_Record set_
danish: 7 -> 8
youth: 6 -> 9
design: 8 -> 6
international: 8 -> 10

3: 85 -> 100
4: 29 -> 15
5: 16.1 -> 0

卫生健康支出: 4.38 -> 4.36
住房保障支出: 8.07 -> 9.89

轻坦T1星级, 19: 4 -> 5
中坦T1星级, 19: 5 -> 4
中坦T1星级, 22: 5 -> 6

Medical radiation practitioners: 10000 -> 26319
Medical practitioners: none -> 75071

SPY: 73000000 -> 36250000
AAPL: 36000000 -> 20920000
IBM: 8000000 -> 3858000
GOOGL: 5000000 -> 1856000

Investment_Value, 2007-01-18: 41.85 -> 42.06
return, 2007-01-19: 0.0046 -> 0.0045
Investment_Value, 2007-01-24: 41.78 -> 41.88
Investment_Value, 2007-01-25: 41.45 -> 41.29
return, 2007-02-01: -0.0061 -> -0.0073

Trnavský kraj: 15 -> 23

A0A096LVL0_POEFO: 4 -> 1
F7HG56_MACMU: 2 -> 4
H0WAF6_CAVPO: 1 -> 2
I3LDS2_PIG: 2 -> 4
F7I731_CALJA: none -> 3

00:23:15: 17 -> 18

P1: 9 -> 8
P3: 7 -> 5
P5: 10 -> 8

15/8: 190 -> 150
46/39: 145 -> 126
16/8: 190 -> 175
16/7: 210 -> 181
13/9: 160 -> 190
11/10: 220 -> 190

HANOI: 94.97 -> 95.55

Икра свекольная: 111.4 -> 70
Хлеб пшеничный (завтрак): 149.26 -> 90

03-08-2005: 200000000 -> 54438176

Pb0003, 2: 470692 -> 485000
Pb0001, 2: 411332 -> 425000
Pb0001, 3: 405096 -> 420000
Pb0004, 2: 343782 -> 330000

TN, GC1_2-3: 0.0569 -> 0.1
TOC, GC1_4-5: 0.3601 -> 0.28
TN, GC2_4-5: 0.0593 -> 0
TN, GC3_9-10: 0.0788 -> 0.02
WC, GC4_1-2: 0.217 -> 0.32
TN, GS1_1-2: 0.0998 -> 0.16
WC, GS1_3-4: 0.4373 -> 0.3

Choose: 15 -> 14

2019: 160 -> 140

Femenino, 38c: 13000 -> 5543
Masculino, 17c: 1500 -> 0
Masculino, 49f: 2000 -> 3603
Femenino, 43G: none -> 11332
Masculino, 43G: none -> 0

_What is being asked_
Only the lines from the start of the data to the line holding "IBM: 8000000 -> 3858000" are wanted; return them exactly, both ends included.

_Output of the exercise_
danish: 7 -> 8
youth: 6 -> 9
design: 8 -> 6
international: 8 -> 10

3: 85 -> 100
4: 29 -> 15
5: 16.1 -> 0

卫生健康支出: 4.38 -> 4.36
住房保障支出: 8.07 -> 9.89

轻坦T1星级, 19: 4 -> 5
中坦T1星级, 19: 5 -> 4
中坦T1星级, 22: 5 -> 6

Medical radiation practitioners: 10000 -> 26319
Medical practitioners: none -> 75071

SPY: 73000000 -> 36250000
AAPL: 36000000 -> 20920000
IBM: 8000000 -> 3858000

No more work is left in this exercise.